We have particular algorithm that we want to integrate with HDFS. The algorithm requires us to access data locally (the work would be done exclusively in the Mapper
). However, we do want to take advantage of HDFS in terms of distributing the file (providing reliability and striping). After the calculation is performed, we'd use the Reducer
to simply send back the answer, rather than perform any additional work. Avoiding network use is an explicit goal. Is there a configuration setting that would allow us to restrict network data access, so that when a MapReduce job is started it will only access it's local DataNode?
UPDATE: Adding a bit of context
We're attempting to analyze this problem with string matching. Assume our cluster has N nodes and a file is stored with N GB of text. The file is stored into HDFS and distributed in even parts to the nodes (1 part per node). Can we create a MapReduce job that launches one process on each node to access the part of the file that's sitting on the same host? Or, would the MapReduce framework unevenly distribute the work? (e.g. 1 job accessing all N part of the data, or .5N nodes attempting to process the whole file?
If you set the number of reduce tasks to zero you can skip the shuffling and therefore the network cost of your algorithm.
While creating your job this can be done with the following line of code
job.setNumReduceTasks(0);
I don't know what you algorithm will do but say it is a pattern matching algorithm looking for the occurrence of a particular word, then the mappers would report the number of matches per split. If you want to add the counts you need network communication and a reducer.
First google match on a map-only example I found:
Map-Only MR jobs
Setting the reducers to zero would increase the data locality.
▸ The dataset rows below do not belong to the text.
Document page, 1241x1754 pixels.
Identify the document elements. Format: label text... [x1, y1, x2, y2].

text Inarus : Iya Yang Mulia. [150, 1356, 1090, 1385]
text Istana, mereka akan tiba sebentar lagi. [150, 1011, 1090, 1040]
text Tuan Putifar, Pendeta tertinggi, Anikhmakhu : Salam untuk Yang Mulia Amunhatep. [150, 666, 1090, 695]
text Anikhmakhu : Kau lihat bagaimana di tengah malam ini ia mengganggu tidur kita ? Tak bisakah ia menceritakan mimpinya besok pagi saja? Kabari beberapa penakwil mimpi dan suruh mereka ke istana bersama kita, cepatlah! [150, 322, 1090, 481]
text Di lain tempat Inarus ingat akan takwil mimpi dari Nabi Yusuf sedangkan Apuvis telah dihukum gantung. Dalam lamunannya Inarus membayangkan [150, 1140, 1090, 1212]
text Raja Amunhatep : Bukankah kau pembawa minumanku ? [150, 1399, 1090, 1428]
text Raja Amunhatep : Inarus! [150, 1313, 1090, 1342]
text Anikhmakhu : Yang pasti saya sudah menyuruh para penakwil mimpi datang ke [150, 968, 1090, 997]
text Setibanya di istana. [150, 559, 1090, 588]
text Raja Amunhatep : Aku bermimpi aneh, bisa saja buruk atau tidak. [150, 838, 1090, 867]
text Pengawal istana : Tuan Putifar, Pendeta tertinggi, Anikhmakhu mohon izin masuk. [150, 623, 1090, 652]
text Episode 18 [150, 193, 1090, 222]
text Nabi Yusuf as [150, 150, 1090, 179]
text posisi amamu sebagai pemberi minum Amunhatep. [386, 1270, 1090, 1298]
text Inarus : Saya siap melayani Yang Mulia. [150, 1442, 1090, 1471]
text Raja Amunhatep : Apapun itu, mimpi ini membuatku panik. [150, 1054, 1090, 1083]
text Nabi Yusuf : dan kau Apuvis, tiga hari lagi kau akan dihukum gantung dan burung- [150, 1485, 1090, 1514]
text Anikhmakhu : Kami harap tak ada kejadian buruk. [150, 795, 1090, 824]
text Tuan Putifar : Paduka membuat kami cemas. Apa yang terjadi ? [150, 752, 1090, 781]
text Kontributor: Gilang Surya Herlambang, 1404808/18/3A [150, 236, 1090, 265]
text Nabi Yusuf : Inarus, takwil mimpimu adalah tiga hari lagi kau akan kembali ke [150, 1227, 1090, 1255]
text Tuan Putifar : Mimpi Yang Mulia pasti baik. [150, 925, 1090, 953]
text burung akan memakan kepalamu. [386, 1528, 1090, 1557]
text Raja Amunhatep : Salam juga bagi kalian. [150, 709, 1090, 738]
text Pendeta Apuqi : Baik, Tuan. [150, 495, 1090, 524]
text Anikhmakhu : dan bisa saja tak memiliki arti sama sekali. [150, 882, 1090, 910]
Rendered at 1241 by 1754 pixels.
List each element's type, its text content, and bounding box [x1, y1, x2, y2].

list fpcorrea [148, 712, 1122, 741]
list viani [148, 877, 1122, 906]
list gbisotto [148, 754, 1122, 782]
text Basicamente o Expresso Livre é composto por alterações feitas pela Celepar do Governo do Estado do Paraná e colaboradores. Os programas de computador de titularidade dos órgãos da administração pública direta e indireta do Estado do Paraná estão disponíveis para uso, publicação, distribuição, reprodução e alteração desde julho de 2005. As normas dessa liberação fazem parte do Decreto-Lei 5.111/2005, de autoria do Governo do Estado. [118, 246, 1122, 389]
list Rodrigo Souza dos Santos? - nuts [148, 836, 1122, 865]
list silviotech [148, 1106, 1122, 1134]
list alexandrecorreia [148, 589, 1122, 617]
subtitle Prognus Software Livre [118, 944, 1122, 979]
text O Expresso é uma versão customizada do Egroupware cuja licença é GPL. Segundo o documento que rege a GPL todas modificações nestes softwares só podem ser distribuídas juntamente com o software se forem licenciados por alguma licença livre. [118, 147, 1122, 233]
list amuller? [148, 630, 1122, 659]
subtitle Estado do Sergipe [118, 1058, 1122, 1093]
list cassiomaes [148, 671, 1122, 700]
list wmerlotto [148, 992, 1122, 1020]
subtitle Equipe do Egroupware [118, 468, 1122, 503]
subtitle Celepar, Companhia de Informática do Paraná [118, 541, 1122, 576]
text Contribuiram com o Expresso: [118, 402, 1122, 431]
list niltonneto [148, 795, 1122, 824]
This means the intermediate data that have been generated by the Mappers will be stored on HDFS. Of course, you will not have any control of choosing the which nodes will store the intermediate data and if its size is greater than the number of the mapper slots * block size, then the remote access would be attempt to avoid starvation. My advice is to use delay scheduler and set locality-delay-node-ms and locality-delay-rack-ms to a large value (i.e. the maximum expected running time for your mappers). This will make the delay scheduler waits as much as possible before requesting data remotely. However, this may lead to resource under-utilization and increasing the running time (e.g. any node that does not store any data block will be idle for a long time locality-delay-node-ms + locality-delay-rack-ms).